REPUBLIKA.CO.ID, JAKARTA — Aktivis Walhi DKI Jakarta, Muhammad Aminullah, mengkritik solusi penanganan sampah di DKI Jakarta. Menurut dia, Pemprov DKI sebenarnya memiliki banyak kebijakan soal sampah yang memadai tapi tidak diiringi dengan implementasi yang baik dan cenderung berakhir darurat sampah.
Melalui Pergub No. 77 Tahun 2020 tentang Pengelolaan Sampah Lingkup Rukun Warga, dia mencontohkan, rumah tangga sebenarnya wajib melakukan pemilahan sebelum menyetor sampah. Namun demikian, hal penting yang luput adalah penyadaran masyarakat soal persoalan sampah.

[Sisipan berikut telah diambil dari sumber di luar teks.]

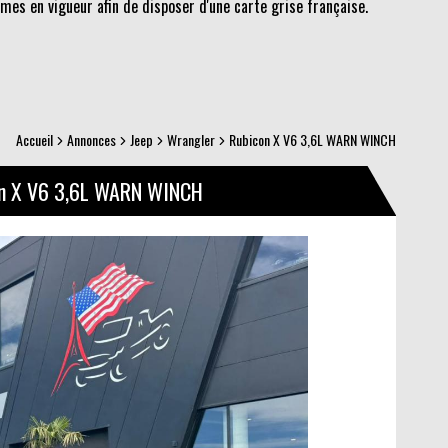
es en vigueur afin de disposer d'une carte grise française.
Accueil
Annonces
Jeep
Wrangler
Rubicon X V6 3,6L WARN WINCH
n X V6 3,6L WARN WINCH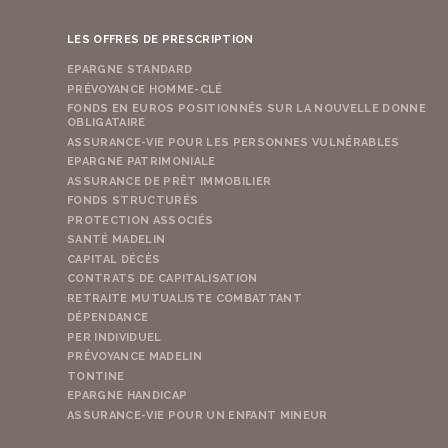
LES OFFRES DE PRESCRIPTION
EPARGNE STANDARD
PRÉVOYANCE HOMME-CLÉ
FONDS EN EUROS POSITIONNÉS SUR LA NOUVELLE DONNE
OBLIGATAIRE
ASSURANCE-VIE POUR LES PERSONNES VULNÉRABLES
EPARGNE PATRIMONIALE
ASSURANCE DE PRÊT IMMOBILIER
FONDS STRUCTURÉS
PROTECTION ASSOCIÉS
SANTÉ MADELIN
CAPITAL DÉCÈS
CONTRATS DE CAPITALISATION
RETRAITE MUTUALISTE COMBATTANT
DÉPENDANCE
PER INDIVIDUEL
PRÉVOYANCE MADELIN
TONTINE
EPARGNE HANDICAP
ASSURANCE-VIE POUR UN ENFANT MINEUR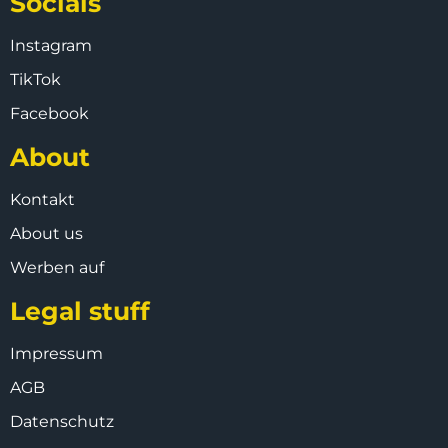
Socials
Instagram
TikTok
Facebook
About
Kontakt
About us
Werben auf
Legal stuff
Impressum
AGB
Datenschutz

“Seperti menggantang asap, mengukir langit, begitu kira-kira upaya pengelolaan sampah DKI Jakarta. Di Hari Peduli Sampah Nasional 2022, bukannya membaik, Jakarta justru menuju kondisi darurat sampah,” tutur Aminullah dalam keterangannya di Jakarta, Senin (21/2/2022).
Berdasarkan data yang dihimpun WALHI Jakarta, timbulan sampah harian Jakarta dari tahun 2015 sampai tahun 2020 cenderung mengalami peningkatan. Dari tahun 2015 yang hanya sekitar 7.000 ton menjadi 8.300 ton pada tahun 2020. “Peningkatan tersebut diperparah dengan rendahnya jumlah sampah yang berhasil dikurangi sebelum masuk Bantargebang,” tutur dia.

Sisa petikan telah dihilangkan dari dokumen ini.